There are a few things to quibble over: the noir clip device is striking initially, but is then overused; and a few sequences feel oddly contrived, particularly those in which an associate of the band is shown relating his memories down the phone, hunching uncomfortably in a public phone box for no discernible reason. A more serious criticism might be made regarding the way the band’s songs are presented. The pared-down attack of their music often sees them referenced as precursors of punk (although interestingly none of the band or their inner circle seem particularly bothered about that claim here) and there are any number of brief clips showcasing their urgent, hard-edged, slightly-but-crucially-tweaked high-octane blues boogie and basic rock’n’roll. But it does seem odd that in a film about a rock band, we don’t get to see a single song performed in its entirety and I suspect most viewers will feel they could have lived without some of the more peripheral anecdotage in return for some full-length clips. But overall this is such an engaging, high-quality film that even this potentially fatal flaw feels like a fairly minor lapse.

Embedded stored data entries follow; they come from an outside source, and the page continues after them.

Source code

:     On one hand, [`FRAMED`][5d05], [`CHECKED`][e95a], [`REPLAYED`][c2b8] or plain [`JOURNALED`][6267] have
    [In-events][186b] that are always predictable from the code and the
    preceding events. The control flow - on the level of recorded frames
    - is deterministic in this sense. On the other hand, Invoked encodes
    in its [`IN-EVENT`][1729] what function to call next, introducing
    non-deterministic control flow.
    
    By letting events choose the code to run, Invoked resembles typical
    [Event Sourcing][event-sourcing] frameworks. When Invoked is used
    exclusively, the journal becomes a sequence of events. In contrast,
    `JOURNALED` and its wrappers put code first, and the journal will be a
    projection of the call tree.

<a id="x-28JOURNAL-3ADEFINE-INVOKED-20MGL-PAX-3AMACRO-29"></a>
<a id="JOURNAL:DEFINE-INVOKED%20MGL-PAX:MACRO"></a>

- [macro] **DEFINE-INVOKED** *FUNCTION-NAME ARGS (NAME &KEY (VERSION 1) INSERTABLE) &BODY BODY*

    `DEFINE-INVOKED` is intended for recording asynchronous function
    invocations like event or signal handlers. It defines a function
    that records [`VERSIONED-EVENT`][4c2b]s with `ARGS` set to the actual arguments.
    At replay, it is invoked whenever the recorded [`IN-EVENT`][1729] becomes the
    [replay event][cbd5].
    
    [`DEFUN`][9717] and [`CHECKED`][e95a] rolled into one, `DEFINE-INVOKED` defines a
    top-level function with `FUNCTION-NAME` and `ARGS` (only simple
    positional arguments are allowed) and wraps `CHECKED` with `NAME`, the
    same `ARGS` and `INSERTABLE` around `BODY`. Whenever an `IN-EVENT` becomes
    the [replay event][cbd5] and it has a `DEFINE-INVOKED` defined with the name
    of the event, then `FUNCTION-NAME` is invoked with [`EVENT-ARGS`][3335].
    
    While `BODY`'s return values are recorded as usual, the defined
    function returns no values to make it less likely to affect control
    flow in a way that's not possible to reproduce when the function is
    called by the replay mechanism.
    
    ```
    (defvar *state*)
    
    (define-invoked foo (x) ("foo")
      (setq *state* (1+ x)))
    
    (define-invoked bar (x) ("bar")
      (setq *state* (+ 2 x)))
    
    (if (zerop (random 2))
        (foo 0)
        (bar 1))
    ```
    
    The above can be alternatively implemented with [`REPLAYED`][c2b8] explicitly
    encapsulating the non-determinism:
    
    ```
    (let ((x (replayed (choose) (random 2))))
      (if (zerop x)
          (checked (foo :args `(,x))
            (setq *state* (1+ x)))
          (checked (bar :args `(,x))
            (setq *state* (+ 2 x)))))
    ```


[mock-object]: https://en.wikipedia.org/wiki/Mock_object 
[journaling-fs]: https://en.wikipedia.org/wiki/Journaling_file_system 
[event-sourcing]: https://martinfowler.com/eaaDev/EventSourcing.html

The film deals almost exclusively with the mid-’70s years of the original line-up; the post-Wilko period is telescoped into a few minutes at the end: there’s a brief interview with ‘Gypie’ Mayo, who replaced him, and a clip of the band playing “Milk and Alcohol” on Top Of The Pops. The fact that the band’s only hit single came after the ‘golden years’ is an interesting anomaly, but not one explored here, and the remainder of the band’s history (ever-changing, ever-touring line-ups under Brilleaux’s stewardship, until his sadly premature death in 1994, aged just 41) is mentioned only in passing. The fact of Brilleaux’s death, and the fleeting nature of the band’s short time at the eye of the storm, lend the film a valedictory quality, magnified now by the knowledge that earlier this year Wilko Johnson was diagnosed as terminally ill. But in the end, it’s the band’s raw energy and Wilko’s compellingly weird intelligence that are the lasting impressions left by this, perhaps the best film Temple has made. Anyone with even a passing interest in the band, or the development of ‘70s music, should see it.